In the July 2020 issue of the Aesthetic Surgery Journal an article was published on this topic entitled ‘Prospective Study Assessing the Effect of Local Infiltration of Tranexamic Acid on Facelift Bleeding’. In this paper the authors used subcutaneous injections of TXA combined with lidocaine and epinephrine to assess  its effects of rebound bleeding and postoperative drainage during facelift surgery. Over a nine (9) month period, thirty-nine (39) facelift patients were injected subcutaneously with 1 or 2 mg/mL TXA with 0.5% lidocaine/1:200,000 epinephrine.

Their results showed under seven (7) minutes for hemostats to be achieved. Drain outputs were under 15mls per day by postoperative day 1 and 15mls by postoperative day 2. Drains were removed thereafter. No hematoma or postoperative bleeding was encountered.

In thisclinical series TXA was used without untoward effects. This is a small number of patients to draw any definitive conclusions about its effectiveness for hematoma prevention. It would have been more helpful to infiltrate the two sides of the facelift differently, one side with TXA and the other without.

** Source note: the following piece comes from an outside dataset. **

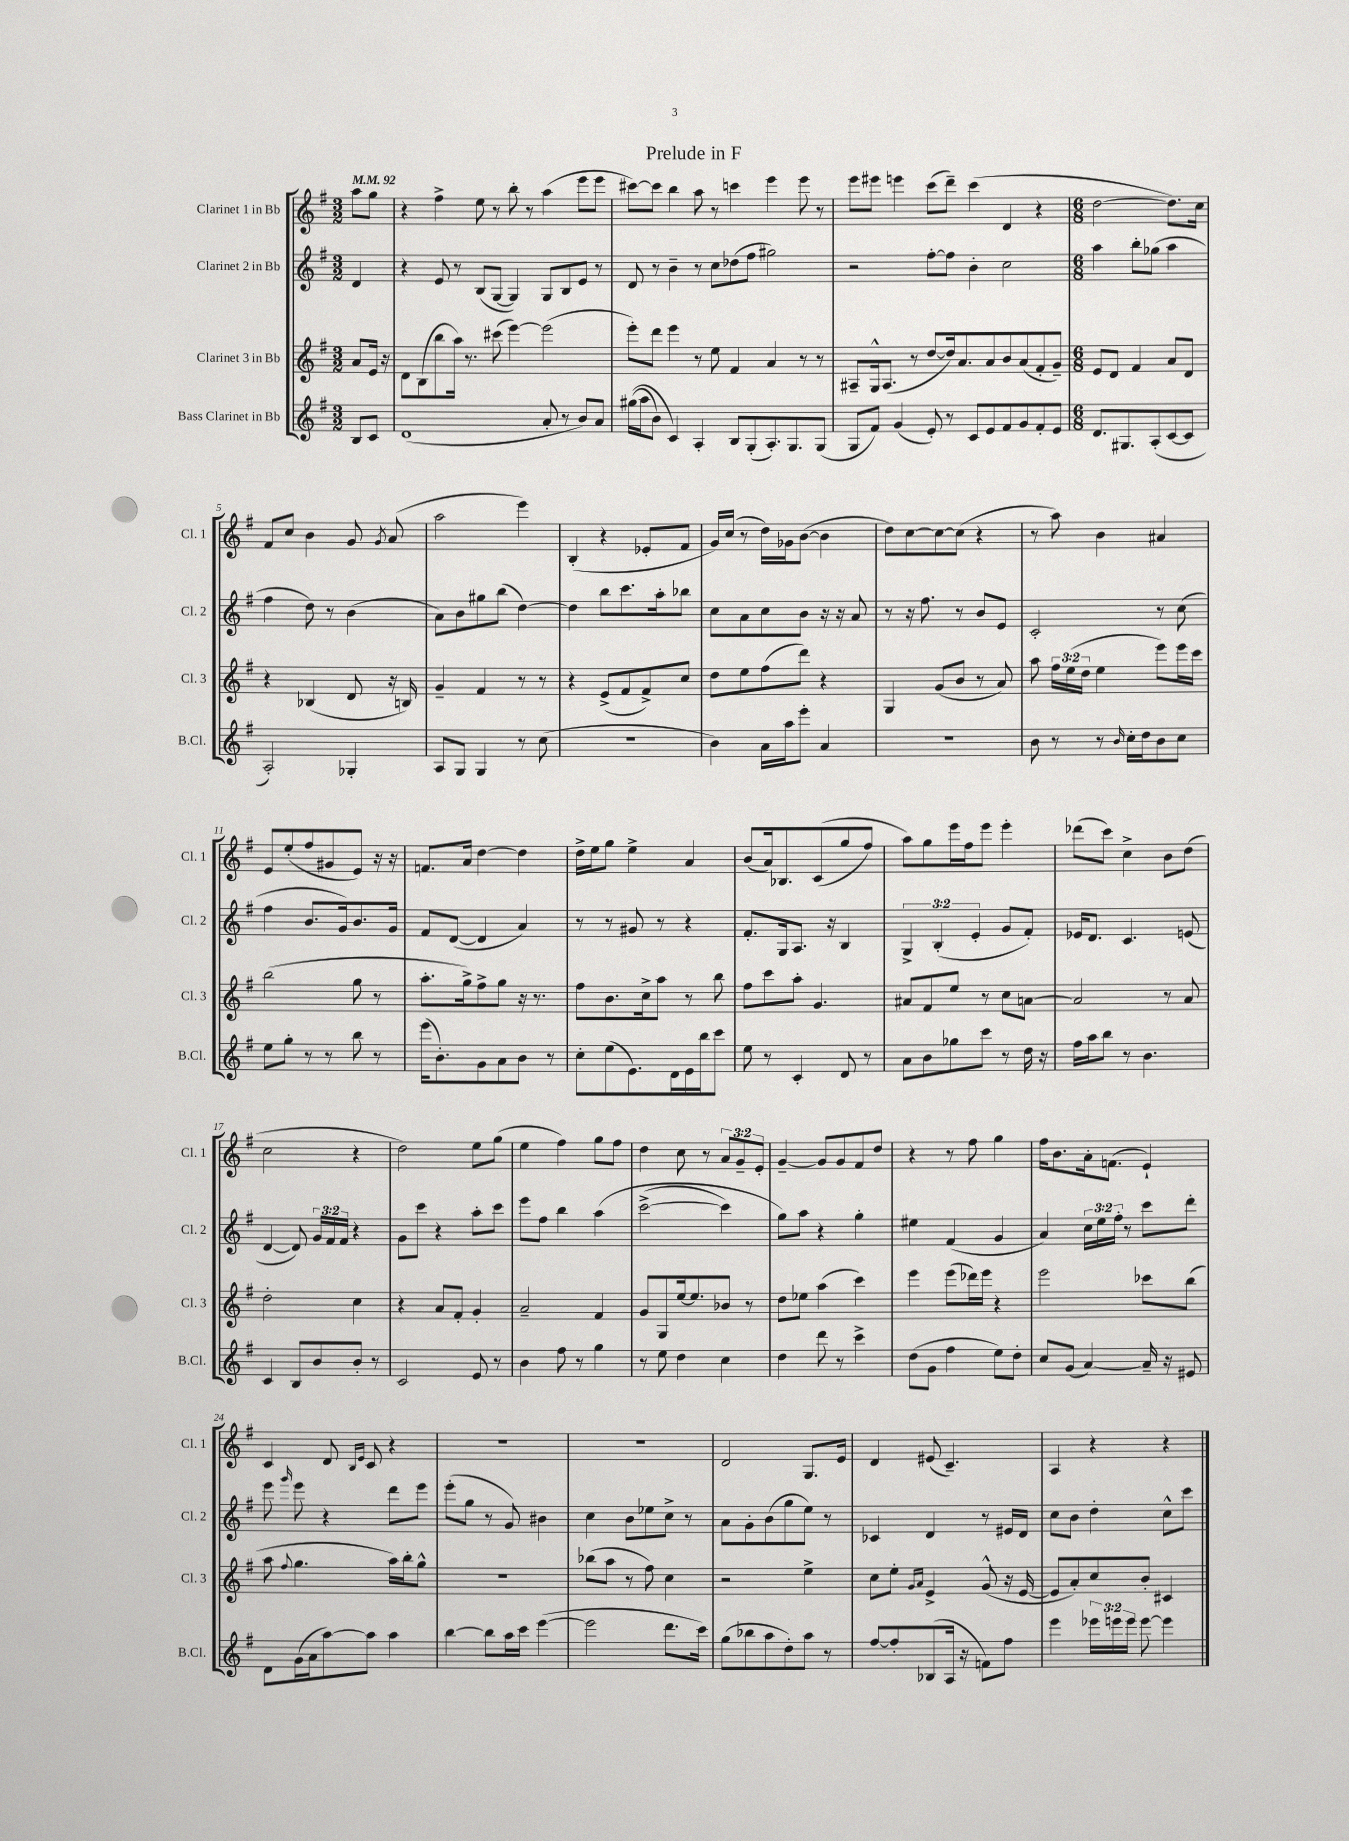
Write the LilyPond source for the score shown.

I would question whether epinephrine can be completely eliminated or should be. The mechanism of action of epinephrine and TXA is quite different. Epinephrine causes vasoconstriction to lower intraoperative bleeding while TXA is a clot stabilizer to prevent postoperative bleeding. They work synergestically to decrease both intra- and postoperative bleeding. Given their low cost there would be no reason to not include both in a subcutaneous infiltration solution in facelift surgery.